What you should do » Every entry should be returned unchanged, with the pictures omitted.

Supplied records »
------------------------------------------------------------------------

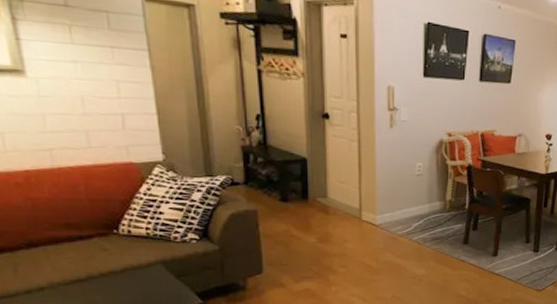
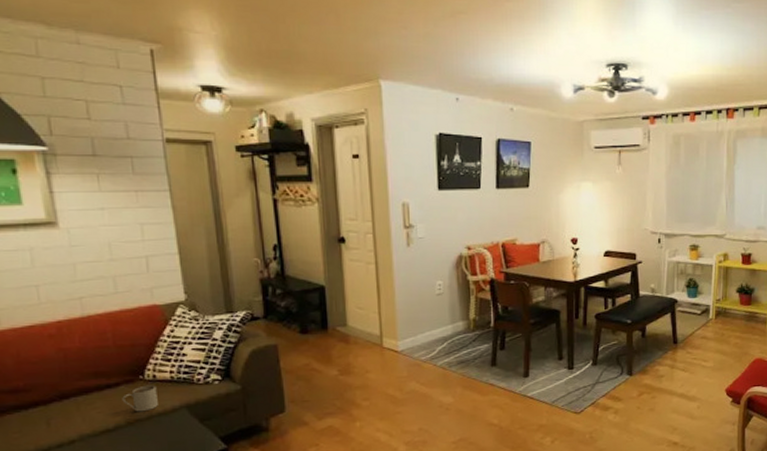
mug: none [95,239,133,265] -> present [122,384,158,412]

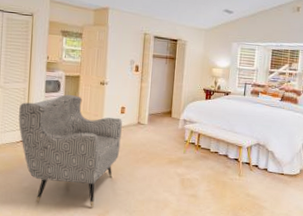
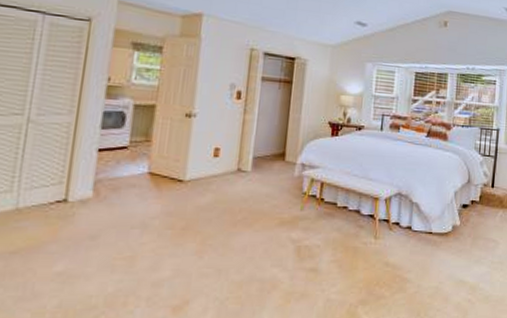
armchair: present [18,94,122,208] -> none [55,131,215,298]

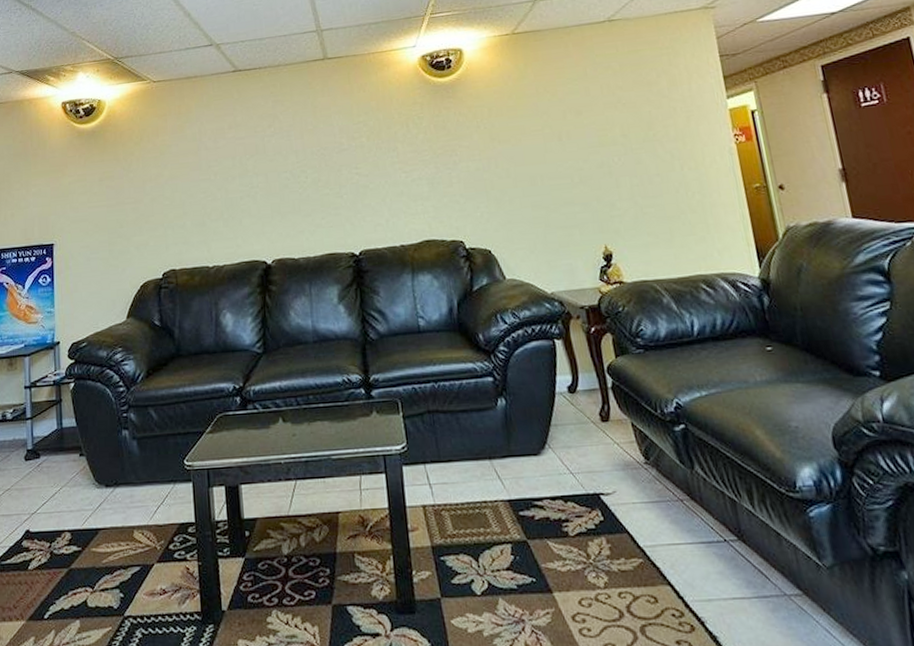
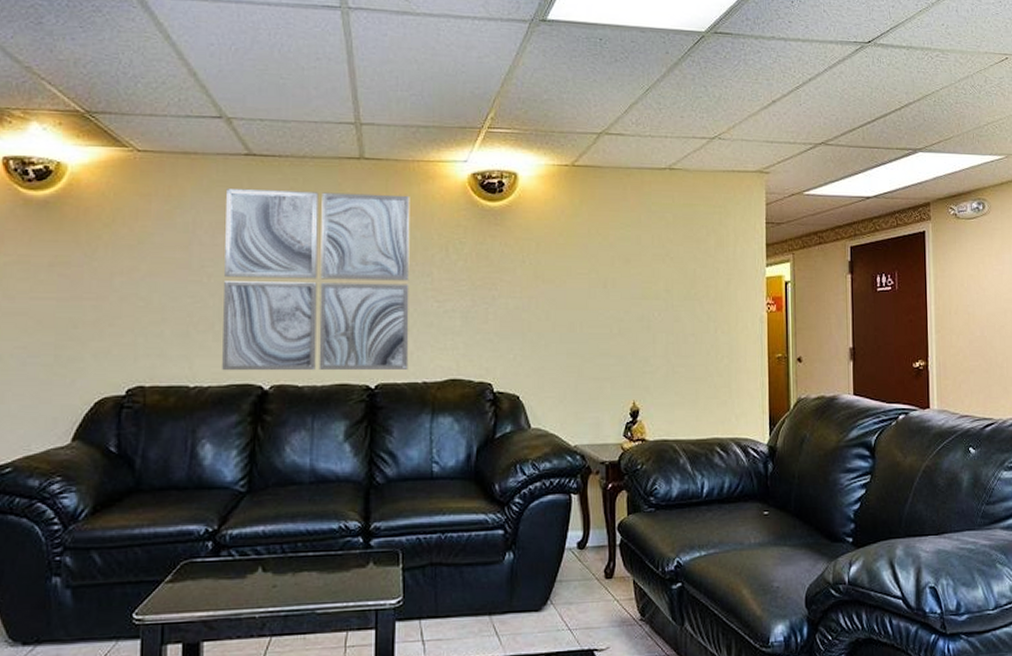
wall art: none [222,84,387,251] -> present [222,189,410,371]

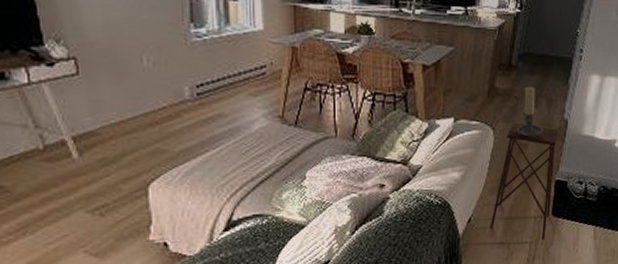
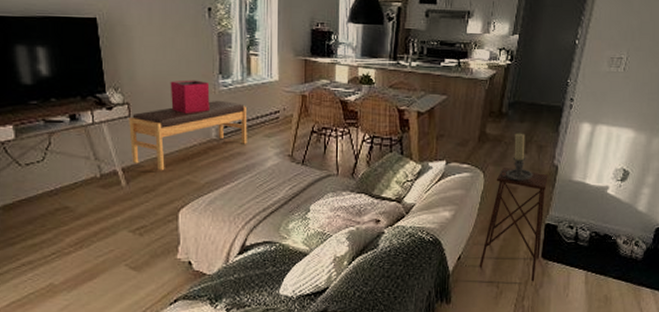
bench: none [77,53,229,139] -> present [129,100,248,171]
storage bin: none [128,29,181,69] -> present [170,80,210,113]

------------------------------------------------------------------------

Task result »
mug: none [95,239,133,265] -> present [122,384,158,412]

armchair: present [18,94,122,208] -> none [55,131,215,298]

wall art: none [222,84,387,251] -> present [222,189,410,371]

bench: none [77,53,229,139] -> present [129,100,248,171]
storage bin: none [128,29,181,69] -> present [170,80,210,113]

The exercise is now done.